(Task statement): Beginning at the top of the material, repeat each line exactly, and stop once the line with "formation continue et" has been written.
═══ Exercise materials ═══
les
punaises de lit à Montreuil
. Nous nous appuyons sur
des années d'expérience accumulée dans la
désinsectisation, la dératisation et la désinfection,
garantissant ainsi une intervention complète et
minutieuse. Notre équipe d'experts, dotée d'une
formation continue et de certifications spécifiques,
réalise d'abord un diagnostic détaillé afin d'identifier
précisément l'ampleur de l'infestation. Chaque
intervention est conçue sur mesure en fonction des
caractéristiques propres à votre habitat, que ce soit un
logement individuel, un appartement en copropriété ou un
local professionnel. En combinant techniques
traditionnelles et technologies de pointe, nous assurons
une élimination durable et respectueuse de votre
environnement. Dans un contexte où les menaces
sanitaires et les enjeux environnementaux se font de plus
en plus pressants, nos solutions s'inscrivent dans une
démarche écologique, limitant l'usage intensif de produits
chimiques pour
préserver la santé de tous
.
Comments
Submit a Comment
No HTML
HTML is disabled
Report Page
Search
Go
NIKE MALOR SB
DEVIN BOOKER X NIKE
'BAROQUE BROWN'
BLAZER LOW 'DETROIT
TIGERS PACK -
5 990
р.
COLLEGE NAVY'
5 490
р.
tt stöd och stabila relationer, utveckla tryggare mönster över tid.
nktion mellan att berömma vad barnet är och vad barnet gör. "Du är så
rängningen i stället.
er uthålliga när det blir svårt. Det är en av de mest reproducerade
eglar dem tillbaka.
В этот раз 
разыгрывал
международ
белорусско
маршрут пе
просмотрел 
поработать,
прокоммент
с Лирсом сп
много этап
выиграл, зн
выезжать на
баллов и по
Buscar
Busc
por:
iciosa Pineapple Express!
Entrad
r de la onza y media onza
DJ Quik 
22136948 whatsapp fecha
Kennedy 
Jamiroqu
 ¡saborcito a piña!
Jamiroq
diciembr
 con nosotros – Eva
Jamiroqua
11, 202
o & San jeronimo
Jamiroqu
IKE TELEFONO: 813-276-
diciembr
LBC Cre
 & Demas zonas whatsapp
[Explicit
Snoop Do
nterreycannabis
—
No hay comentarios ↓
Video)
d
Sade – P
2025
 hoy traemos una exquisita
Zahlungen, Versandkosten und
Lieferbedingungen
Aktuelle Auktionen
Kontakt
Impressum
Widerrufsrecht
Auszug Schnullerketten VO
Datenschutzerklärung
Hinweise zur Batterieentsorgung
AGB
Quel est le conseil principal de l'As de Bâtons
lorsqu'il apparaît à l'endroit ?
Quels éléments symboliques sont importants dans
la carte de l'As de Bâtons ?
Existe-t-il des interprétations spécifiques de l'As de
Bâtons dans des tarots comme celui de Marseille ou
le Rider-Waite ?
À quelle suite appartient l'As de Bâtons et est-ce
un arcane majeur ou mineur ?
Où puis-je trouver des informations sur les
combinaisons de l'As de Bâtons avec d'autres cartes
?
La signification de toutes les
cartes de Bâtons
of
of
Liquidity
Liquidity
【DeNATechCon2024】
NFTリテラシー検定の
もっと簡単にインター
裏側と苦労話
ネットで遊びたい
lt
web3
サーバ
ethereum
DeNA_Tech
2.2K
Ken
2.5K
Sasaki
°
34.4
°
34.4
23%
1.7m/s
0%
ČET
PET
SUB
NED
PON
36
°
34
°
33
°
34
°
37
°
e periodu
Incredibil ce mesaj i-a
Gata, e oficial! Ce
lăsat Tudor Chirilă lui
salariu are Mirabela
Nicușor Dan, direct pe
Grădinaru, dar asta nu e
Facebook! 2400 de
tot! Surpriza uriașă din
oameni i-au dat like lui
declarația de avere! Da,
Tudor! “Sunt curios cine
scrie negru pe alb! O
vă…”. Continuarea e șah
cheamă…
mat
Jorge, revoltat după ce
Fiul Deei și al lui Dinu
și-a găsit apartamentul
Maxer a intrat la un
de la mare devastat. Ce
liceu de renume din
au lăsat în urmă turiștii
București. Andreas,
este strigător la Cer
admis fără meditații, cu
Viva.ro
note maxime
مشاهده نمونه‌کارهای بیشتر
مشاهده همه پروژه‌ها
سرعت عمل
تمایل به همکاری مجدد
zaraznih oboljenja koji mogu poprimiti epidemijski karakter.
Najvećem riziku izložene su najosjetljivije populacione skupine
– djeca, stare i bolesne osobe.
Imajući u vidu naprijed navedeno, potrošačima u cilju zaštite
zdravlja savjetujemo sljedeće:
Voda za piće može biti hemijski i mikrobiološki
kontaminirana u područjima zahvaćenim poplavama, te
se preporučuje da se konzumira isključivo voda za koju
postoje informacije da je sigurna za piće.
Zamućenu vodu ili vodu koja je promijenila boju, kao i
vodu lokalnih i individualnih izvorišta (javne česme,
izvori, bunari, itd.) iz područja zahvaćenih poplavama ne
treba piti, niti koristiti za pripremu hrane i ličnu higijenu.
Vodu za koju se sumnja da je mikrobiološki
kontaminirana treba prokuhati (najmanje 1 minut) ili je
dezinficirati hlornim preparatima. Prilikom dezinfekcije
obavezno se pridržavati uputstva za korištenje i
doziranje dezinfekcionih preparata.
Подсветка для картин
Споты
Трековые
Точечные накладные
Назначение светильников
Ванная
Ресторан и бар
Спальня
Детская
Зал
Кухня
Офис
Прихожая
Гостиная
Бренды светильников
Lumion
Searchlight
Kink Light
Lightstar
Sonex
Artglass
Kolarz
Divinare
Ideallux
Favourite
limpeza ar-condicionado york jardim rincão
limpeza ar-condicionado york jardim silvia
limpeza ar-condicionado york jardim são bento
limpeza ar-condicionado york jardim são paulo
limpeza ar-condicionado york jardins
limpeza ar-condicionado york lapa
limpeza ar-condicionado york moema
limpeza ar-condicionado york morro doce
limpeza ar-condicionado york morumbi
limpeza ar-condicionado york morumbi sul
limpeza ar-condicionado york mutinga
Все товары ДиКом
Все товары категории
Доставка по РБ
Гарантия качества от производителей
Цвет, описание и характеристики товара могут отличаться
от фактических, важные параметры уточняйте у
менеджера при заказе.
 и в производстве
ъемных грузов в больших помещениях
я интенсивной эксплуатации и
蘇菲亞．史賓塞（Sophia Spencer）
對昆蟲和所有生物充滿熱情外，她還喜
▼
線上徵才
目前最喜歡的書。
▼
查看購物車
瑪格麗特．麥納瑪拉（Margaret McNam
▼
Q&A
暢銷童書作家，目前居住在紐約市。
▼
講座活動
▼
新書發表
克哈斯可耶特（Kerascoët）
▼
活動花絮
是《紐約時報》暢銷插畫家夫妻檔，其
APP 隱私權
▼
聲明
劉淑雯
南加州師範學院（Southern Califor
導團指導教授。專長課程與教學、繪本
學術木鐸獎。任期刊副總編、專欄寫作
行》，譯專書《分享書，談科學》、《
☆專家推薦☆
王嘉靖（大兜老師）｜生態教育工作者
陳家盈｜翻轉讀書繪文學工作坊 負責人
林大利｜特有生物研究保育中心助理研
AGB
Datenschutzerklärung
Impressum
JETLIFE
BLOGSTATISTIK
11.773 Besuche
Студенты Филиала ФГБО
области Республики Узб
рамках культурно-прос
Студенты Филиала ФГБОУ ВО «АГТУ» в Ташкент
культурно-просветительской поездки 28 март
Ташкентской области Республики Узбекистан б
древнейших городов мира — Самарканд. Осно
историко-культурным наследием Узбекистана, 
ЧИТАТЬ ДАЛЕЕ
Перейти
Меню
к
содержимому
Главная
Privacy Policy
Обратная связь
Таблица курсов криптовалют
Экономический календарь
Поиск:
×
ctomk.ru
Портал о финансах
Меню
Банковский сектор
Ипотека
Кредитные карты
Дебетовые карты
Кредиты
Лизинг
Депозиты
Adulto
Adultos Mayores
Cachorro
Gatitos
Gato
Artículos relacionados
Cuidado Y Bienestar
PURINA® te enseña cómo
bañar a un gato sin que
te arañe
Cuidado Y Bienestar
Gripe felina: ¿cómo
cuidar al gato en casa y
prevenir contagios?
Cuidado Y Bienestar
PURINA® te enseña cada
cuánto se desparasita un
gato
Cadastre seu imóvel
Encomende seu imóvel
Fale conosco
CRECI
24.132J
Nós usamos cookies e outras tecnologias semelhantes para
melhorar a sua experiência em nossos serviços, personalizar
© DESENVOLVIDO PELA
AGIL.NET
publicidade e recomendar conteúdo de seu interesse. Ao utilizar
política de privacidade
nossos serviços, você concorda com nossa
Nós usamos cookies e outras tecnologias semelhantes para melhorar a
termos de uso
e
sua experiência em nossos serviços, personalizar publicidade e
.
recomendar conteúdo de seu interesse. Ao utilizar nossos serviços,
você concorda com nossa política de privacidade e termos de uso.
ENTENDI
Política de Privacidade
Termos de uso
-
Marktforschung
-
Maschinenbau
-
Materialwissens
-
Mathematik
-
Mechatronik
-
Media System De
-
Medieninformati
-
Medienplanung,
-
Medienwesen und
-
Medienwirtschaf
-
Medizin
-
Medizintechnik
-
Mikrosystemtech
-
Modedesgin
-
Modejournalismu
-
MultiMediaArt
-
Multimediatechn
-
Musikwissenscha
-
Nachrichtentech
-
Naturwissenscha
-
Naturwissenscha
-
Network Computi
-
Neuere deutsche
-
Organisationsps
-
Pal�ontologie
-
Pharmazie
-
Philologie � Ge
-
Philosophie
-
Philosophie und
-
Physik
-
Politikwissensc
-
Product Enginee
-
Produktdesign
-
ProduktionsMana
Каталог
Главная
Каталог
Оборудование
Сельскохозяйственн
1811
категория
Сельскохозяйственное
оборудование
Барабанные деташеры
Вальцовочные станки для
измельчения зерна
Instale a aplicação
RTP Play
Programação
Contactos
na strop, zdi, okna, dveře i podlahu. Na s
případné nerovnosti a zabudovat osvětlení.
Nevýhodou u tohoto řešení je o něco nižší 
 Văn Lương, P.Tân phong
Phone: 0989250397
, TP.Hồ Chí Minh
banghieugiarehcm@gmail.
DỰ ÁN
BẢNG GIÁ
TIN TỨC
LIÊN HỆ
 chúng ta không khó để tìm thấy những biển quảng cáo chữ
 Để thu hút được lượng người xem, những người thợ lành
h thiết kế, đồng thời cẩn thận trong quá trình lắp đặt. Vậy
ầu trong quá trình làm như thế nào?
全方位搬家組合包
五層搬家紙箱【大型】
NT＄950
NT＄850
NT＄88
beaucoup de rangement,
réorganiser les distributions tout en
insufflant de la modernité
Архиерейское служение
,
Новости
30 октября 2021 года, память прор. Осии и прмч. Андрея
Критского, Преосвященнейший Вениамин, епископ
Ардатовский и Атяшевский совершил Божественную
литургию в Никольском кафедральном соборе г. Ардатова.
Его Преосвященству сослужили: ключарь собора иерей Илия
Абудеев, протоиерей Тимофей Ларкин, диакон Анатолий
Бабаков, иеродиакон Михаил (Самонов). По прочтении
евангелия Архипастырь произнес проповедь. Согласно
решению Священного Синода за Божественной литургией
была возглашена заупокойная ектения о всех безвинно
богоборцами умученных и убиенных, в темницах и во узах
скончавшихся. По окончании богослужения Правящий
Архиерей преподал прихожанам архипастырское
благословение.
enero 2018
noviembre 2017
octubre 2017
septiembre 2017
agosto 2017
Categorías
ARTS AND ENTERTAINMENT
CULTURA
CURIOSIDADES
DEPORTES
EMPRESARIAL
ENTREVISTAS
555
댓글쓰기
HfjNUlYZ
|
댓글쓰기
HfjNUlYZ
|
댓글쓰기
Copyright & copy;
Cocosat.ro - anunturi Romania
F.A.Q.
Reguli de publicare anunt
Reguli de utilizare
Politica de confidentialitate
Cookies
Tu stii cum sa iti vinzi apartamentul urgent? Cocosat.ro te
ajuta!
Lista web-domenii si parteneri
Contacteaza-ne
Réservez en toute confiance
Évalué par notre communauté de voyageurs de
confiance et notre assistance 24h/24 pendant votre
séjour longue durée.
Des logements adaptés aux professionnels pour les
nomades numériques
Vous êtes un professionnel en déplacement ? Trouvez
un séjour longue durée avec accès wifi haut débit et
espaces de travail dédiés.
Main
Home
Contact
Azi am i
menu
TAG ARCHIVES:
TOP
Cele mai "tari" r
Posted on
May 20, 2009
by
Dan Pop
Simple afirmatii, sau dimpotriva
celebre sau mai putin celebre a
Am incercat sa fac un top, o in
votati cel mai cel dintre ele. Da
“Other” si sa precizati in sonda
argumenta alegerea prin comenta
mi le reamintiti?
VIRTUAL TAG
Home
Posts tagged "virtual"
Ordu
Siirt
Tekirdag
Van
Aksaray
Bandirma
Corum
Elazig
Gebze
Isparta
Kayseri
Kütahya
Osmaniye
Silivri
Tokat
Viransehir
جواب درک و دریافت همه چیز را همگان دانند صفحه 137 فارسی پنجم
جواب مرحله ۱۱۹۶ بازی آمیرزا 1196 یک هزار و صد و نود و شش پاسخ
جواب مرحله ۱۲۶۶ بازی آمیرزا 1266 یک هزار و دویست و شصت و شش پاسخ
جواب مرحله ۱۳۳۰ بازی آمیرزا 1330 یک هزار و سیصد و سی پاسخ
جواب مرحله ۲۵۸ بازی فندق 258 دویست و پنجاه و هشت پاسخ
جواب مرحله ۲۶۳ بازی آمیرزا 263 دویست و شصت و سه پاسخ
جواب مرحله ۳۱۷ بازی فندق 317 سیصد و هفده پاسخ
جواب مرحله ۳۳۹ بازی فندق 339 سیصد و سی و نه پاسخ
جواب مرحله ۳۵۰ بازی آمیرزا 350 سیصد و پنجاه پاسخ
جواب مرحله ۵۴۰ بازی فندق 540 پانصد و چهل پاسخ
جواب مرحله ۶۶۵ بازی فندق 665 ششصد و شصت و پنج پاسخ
═══
(Task response):
les
punaises de lit à Montreuil
. Nous nous appuyons sur
des années d'expérience accumulée dans la
désinsectisation, la dératisation et la désinfection,
garantissant ainsi une intervention complète et
minutieuse. Notre équipe d'experts, dotée d'une
formation continue et de certifications spécifiques,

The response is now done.